Prompt hatte es Karliczek in Schweinfurt mit einer Klasse zu tun, in der einige Studienabbrecher saßen. Der angehende Kfz-Techniker Dennis Kind etwa machte an der eigenen Karriere klar, dass nicht an der Hochschule, sondern erst in der Berufsausbildung und dann in der Fahrzeugakademie seine wahren Fähigkeiten klar geworden seien.
Beispiel Michael Köhler aus Hollstadt: Ja zur Ausbildung
Ähnlich flammend war das Plädoyer von Kfz-Techniker und Betriebswirt Michael Köhler in Richtung Ministerin. Er hatte sich 2013 als Absolvent von der Fahrzeugakademie in Schweinfurt verabschiedet, um vier Jahre später in Hollstadt (Lkr. Rhön-Grabfeld) das Autohaus seines Vaters zu übernehmen. All diese Schritte insbesondere im Kfz-Handwerk "habe ich absolut nicht bereut".
Von Köhler erfuhrt Karliczek freilich auch, dass es mit der so oft gepriesenen Digitalisierung im Berufsalltag noch hapert: "Ich bekomme da sehr, sehr viel Gegenwind" – sowohl in der Firma als auch unter Lieferanten.
Was die Fahrzeugakademie in Schweinfurt ist
Dennoch hat Köhler in seiner Autowerkstatt "so ziemlich alles digitalisiert", und da werde er auch nicht locker lassen. Die Ministerin hörte es sichtlich gerne, hält doch auch sie nach eigenen Worten die Digitalisierung im Handwerk für unabdingbar.
Der Besuch von Karliczek war mit Hilfe der Schweinfurter CSU-Bundestagsabgeordneten Anja Weisgerber eingefädelt worden. An der Fahrzeugakademie in Schweinfurt nehmen nach Angaben der Handwerkskammer pro Tag rund 150 Schüler aus dem deutschsprachigen Raum an Kursen teil, um sich in Richtung Meisterbrief oder Betriebswirtschaft fortzubilden.

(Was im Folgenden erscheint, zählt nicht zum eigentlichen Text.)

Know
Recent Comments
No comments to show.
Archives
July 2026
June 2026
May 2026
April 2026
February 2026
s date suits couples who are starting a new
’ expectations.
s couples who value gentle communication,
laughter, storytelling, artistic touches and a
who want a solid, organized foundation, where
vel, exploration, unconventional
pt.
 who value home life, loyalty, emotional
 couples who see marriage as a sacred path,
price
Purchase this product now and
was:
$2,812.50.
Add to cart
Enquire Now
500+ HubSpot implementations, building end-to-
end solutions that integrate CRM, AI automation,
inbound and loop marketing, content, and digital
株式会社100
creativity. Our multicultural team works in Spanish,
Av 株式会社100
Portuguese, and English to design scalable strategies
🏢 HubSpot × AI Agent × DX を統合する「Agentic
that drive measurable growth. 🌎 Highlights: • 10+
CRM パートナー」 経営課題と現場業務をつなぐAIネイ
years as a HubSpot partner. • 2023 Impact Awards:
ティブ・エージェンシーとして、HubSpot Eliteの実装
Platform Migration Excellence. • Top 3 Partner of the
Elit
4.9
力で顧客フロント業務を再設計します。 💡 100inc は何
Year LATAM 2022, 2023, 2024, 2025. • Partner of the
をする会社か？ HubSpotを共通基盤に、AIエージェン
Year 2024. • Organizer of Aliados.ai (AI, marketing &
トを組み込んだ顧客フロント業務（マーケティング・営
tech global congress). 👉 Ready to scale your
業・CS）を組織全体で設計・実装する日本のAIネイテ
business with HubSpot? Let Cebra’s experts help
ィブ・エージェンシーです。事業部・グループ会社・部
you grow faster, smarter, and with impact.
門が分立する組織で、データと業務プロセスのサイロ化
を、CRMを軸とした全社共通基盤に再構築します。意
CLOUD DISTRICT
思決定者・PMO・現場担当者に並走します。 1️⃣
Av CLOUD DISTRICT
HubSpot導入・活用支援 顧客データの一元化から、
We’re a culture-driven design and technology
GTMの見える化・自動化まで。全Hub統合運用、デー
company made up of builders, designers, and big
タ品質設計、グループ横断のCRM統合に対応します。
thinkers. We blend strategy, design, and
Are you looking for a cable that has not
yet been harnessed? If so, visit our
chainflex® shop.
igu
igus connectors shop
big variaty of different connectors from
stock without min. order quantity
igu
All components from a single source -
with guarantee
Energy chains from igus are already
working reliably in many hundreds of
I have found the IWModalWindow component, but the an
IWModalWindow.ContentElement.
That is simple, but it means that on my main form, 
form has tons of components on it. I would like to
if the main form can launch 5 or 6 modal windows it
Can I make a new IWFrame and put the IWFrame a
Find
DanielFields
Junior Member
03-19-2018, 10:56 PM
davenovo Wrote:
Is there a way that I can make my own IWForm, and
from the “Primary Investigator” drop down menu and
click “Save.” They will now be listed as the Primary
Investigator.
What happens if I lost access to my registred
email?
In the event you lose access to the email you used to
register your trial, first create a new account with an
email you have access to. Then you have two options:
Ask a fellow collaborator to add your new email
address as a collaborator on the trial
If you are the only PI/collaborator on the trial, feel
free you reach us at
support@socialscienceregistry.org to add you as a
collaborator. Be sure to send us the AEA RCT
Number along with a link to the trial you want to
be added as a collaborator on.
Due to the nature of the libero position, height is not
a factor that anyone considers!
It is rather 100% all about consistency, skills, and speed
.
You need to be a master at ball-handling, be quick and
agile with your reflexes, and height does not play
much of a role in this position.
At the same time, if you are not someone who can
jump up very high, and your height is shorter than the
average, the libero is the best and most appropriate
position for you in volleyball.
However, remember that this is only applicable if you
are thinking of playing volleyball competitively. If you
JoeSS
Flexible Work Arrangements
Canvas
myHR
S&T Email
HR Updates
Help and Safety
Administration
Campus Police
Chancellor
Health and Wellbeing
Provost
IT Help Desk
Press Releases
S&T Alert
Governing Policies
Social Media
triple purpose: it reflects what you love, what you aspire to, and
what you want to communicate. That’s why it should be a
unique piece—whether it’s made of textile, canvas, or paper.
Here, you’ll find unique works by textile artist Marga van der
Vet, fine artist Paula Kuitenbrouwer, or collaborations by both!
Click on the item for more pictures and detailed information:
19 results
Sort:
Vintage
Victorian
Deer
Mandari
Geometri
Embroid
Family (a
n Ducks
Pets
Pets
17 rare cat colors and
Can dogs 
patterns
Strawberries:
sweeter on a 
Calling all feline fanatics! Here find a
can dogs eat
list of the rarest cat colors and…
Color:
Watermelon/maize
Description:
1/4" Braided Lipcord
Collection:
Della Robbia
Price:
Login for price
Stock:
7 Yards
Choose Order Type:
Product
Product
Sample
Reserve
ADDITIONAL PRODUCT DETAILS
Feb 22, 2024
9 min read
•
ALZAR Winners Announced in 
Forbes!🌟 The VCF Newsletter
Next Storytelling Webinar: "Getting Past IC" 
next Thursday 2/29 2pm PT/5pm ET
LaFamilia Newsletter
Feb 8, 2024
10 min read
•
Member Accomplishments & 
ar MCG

Ziel der Akademie ist es, die Absolventen zu Führungskräften in ihren Betrieben oder zu Existenzgründern zu machen. Das scheint zurzeit aber schwierig zu sein: Als Ministerin Karliczek bei ihrem Besuch angehende Prüflinge danach fragte, wer sich denn danach selbstständig machen wolle, meldete sich einer von 13.